I got depressed. I got sick. First I caught a nasty cold/flu that kept me in bed for at least a week, living on ginger and garlic tea (and it’s even more depressing being sick in a new country with no support system, having to crawl to the store for sick supplies). When I went back to the doctor to get the note to return to work, he asked how I was and I started to cry. I didn’t mean to, but was having a moment of holiday depression, I guess. So he wrote me a note to stay home for the rest of the month, probably not the best prescription for a sad and lonely expat at Christmas. But I survived just fine. And now I can say that I was deemed certifiably crazy by my new country.
#4 The Awakening
Then there’s that day where you wake up and the sun is a little brighter, the birds-though still singing in a foreign language-sound cheerier. Like a butterfly out of the cocoon, this mental emergence tends to occur around the sixth month in a new land. For me by this time, I had a few Czech words in my head and had a nice group of international English-speaking expat colleagues/friends. I was finding favorite haunts. I even had a few interesting dates (ah yes, I’ll expound on that topic in a future post). I’d made it through the cold dark winter and spring was literally beginning to bloom.
#5 ‘Normal’ Life
From this point, six months after my arrival, I considered myself a resident. No longer a newcomer, I could provide directions to tourists on the street, and I could identify food products in the stores and on menus. I was a regular member of the work force, logging my 40-hour week, paying taxes, consuming. I had a normal routine, or at least as normal as it could be compared to my American routines.
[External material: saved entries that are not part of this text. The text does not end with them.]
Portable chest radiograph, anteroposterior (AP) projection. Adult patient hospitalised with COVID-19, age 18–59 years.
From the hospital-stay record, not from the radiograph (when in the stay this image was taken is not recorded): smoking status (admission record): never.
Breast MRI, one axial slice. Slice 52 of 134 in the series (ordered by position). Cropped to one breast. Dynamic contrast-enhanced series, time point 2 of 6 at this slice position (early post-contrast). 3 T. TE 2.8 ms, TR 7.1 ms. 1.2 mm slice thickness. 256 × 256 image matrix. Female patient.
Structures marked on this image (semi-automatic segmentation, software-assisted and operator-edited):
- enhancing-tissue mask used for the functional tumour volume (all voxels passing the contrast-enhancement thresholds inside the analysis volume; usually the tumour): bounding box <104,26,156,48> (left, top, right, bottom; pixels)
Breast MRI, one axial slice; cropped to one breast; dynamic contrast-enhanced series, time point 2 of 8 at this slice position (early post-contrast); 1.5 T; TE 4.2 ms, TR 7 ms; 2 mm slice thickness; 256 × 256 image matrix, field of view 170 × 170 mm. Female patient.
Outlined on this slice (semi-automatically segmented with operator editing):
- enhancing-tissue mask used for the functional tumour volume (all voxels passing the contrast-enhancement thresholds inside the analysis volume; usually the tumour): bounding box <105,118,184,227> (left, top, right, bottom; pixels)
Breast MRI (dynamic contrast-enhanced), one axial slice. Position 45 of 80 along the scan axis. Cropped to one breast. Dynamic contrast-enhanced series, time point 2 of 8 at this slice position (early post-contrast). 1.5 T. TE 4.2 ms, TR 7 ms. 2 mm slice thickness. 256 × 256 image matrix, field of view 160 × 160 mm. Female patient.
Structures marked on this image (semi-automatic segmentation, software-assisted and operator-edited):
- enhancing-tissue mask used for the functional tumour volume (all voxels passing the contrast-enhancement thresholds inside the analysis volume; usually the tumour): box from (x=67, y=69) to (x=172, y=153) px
I was still adjusting to the Czech cuisine. This is a common physical side affect if the food is markedly different than one’s native fare (and I’m definitely not claiming MacDonald’s or pizza as my former American cuisine). There’s even a term the French use, crise de foie, which is a digestive disorder due to the inability to tolerate rich foods. Czech food is heavy on the breads, meats, and sauces, and light on the fruits and vegetables. Overall, that is. Once I figured out what my diet was lacking I was able to search, maybe off the beaten path, and find.
So as you prepare to travel long-term to another country or if you’ve recently arrived, keep in mind the exuberances and those rabbit holes do not mean you’re going crazy (unless of course you’re already there). If things do start to get nuts, seek out someone to talk with, join a social or exercise group. Be sure to get plenty of rest, be mindful of healthy eating, give yourself over to a good cry if you need to (quite detoxifying), and to quote Bill Hicks, Enjoy the Ride.